# Your goal:
Here are some entries; quote each one exactly.
....
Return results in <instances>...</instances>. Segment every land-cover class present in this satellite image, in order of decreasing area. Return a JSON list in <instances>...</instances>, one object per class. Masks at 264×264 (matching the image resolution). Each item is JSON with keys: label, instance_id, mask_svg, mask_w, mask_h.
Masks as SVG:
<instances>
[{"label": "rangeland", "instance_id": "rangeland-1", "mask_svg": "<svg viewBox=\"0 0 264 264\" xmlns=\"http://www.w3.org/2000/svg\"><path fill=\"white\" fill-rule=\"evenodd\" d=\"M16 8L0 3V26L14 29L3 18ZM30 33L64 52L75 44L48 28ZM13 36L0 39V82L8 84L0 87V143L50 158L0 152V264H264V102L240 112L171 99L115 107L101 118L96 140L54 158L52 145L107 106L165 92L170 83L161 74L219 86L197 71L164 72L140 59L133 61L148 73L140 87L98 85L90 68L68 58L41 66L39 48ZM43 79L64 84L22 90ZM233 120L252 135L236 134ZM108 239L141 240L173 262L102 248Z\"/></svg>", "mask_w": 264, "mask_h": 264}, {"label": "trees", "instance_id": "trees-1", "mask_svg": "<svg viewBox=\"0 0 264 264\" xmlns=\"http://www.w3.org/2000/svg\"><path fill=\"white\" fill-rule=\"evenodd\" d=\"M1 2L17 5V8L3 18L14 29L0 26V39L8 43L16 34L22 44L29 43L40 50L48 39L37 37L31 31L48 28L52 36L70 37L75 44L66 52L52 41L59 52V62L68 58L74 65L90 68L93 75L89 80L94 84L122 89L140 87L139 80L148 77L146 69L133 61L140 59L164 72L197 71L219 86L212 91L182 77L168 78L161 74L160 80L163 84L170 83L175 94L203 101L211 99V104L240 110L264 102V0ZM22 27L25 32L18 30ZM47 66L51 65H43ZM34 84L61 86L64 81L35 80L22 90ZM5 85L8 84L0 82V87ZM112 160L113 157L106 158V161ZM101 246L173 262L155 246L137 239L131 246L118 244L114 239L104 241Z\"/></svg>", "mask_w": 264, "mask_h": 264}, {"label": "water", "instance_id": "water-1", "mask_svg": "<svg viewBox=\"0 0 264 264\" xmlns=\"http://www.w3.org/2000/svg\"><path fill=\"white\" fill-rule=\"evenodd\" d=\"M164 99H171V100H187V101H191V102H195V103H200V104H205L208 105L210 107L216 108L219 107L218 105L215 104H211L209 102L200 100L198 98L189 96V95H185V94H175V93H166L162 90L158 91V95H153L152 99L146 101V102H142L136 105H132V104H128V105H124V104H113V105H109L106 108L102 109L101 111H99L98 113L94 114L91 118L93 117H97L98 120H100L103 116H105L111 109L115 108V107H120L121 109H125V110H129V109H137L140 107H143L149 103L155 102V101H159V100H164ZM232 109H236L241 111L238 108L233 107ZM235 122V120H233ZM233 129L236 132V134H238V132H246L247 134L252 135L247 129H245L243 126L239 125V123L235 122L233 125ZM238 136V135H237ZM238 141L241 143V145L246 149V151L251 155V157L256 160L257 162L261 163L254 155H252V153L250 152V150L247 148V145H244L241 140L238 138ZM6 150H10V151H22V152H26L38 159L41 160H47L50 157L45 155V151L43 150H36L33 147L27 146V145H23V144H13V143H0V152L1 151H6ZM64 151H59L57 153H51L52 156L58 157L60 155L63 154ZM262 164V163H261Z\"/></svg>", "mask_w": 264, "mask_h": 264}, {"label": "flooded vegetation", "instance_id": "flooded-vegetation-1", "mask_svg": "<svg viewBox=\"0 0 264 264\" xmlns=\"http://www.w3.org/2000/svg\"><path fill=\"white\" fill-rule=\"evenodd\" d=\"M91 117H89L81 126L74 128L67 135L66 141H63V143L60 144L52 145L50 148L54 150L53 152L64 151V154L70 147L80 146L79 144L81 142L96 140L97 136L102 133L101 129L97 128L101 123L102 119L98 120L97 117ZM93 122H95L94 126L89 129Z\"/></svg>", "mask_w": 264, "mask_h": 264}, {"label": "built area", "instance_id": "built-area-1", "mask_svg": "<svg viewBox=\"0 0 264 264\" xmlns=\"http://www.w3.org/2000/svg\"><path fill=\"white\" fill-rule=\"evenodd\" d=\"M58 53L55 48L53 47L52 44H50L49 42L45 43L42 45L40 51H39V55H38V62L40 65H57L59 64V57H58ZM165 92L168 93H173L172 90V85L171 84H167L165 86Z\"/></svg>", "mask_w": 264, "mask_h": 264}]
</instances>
....
# Response to this task:
Return results in <instances>...</instances>. Segment every land-cover class present in this satellite image, in order of decreasing area. Return a JSON list in <instances>...</instances>, one object per class. Masks at 264×264 (matching the image resolution). Each item is JSON with keys: label, instance_id, mask_svg, mask_w, mask_h.
Masks as SVG:
<instances>
[{"label": "rangeland", "instance_id": "rangeland-1", "mask_svg": "<svg viewBox=\"0 0 264 264\" xmlns=\"http://www.w3.org/2000/svg\"><path fill=\"white\" fill-rule=\"evenodd\" d=\"M16 8L0 3V26L14 29L3 18ZM30 33L64 52L75 44L48 28ZM13 36L0 39V82L8 84L0 87V143L50 158L0 152V264H264V102L240 112L171 99L115 107L101 118L96 140L54 158L52 145L107 106L165 92L170 83L161 74L219 86L197 71L164 72L140 59L133 61L148 73L140 87L98 85L90 68L68 58L41 66L39 48ZM43 79L64 84L22 90ZM233 120L252 135L236 134ZM108 239L141 240L173 262L102 248Z\"/></svg>", "mask_w": 264, "mask_h": 264}, {"label": "trees", "instance_id": "trees-1", "mask_svg": "<svg viewBox=\"0 0 264 264\" xmlns=\"http://www.w3.org/2000/svg\"><path fill=\"white\" fill-rule=\"evenodd\" d=\"M1 2L17 5V8L3 18L14 29L0 26V39L8 43L16 34L22 44L29 43L40 50L48 39L37 37L31 31L48 28L52 36L70 37L75 44L66 52L52 41L59 52V62L68 58L74 65L90 68L93 75L89 80L94 84L122 89L140 87L139 80L148 77L146 69L133 61L140 59L164 72L197 71L219 86L212 91L182 77L168 78L161 74L160 80L163 84L170 83L175 94L203 101L211 99V104L240 110L264 102V0ZM22 27L25 32L18 30ZM47 66L51 65H43ZM34 84L61 86L64 81L35 80L22 90ZM5 85L8 84L0 82V87ZM112 160L113 157L106 158V161ZM101 246L173 262L155 246L137 239L131 246L118 244L114 239L104 241Z\"/></svg>", "mask_w": 264, "mask_h": 264}, {"label": "water", "instance_id": "water-1", "mask_svg": "<svg viewBox=\"0 0 264 264\" xmlns=\"http://www.w3.org/2000/svg\"><path fill=\"white\" fill-rule=\"evenodd\" d=\"M164 99H171V100H187V101H191V102H195V103H200V104H205L208 105L210 107L216 108L219 107L218 105L215 104H211L209 102L200 100L198 98L189 96V95H185V94H175V93H166L162 90L158 91V95H153L152 99L146 101V102H142L136 105H132V104H128V105H124V104H113V105H109L106 108L102 109L101 111H99L98 113L94 114L91 118L93 117H97L98 120H100L103 116H105L111 109L115 108V107H120L121 109H125V110H129V109H137L140 107H143L149 103L155 102V101H159V100H164ZM232 109H236L241 111L238 108L233 107ZM235 122V120H233ZM233 129L236 132V134H238V132H246L247 134L252 135L247 129H245L243 126L239 125V123L235 122L233 125ZM238 136V135H237ZM238 141L241 143V145L246 149V151L251 155V157L256 160L257 162L261 163L254 155H252V153L250 152V150L247 148V145H244L241 140L238 138ZM6 150H10V151H22V152H26L38 159L41 160H47L50 157L45 155V151L43 150H36L33 147L27 146V145H23V144H13V143H0V152L1 151H6ZM64 151H59L57 153H51L52 156L58 157L60 155L63 154ZM262 164V163H261Z\"/></svg>", "mask_w": 264, "mask_h": 264}, {"label": "flooded vegetation", "instance_id": "flooded-vegetation-1", "mask_svg": "<svg viewBox=\"0 0 264 264\" xmlns=\"http://www.w3.org/2000/svg\"><path fill=\"white\" fill-rule=\"evenodd\" d=\"M91 117H89L81 126L74 128L67 135L66 141H63V143L60 144L52 145L50 148L54 150L53 152L64 151V154L70 147L80 146L79 144L81 142L96 140L97 136L102 133L101 129L97 128L101 123L102 119L98 120L97 117ZM93 122H95L94 126L89 129Z\"/></svg>", "mask_w": 264, "mask_h": 264}, {"label": "built area", "instance_id": "built-area-1", "mask_svg": "<svg viewBox=\"0 0 264 264\" xmlns=\"http://www.w3.org/2000/svg\"><path fill=\"white\" fill-rule=\"evenodd\" d=\"M58 53L55 48L53 47L52 44H50L49 42L45 43L42 45L40 51H39V55H38V62L40 65H57L59 64V57H58ZM165 92L168 93H173L172 90V85L171 84H167L165 86Z\"/></svg>", "mask_w": 264, "mask_h": 264}]
</instances>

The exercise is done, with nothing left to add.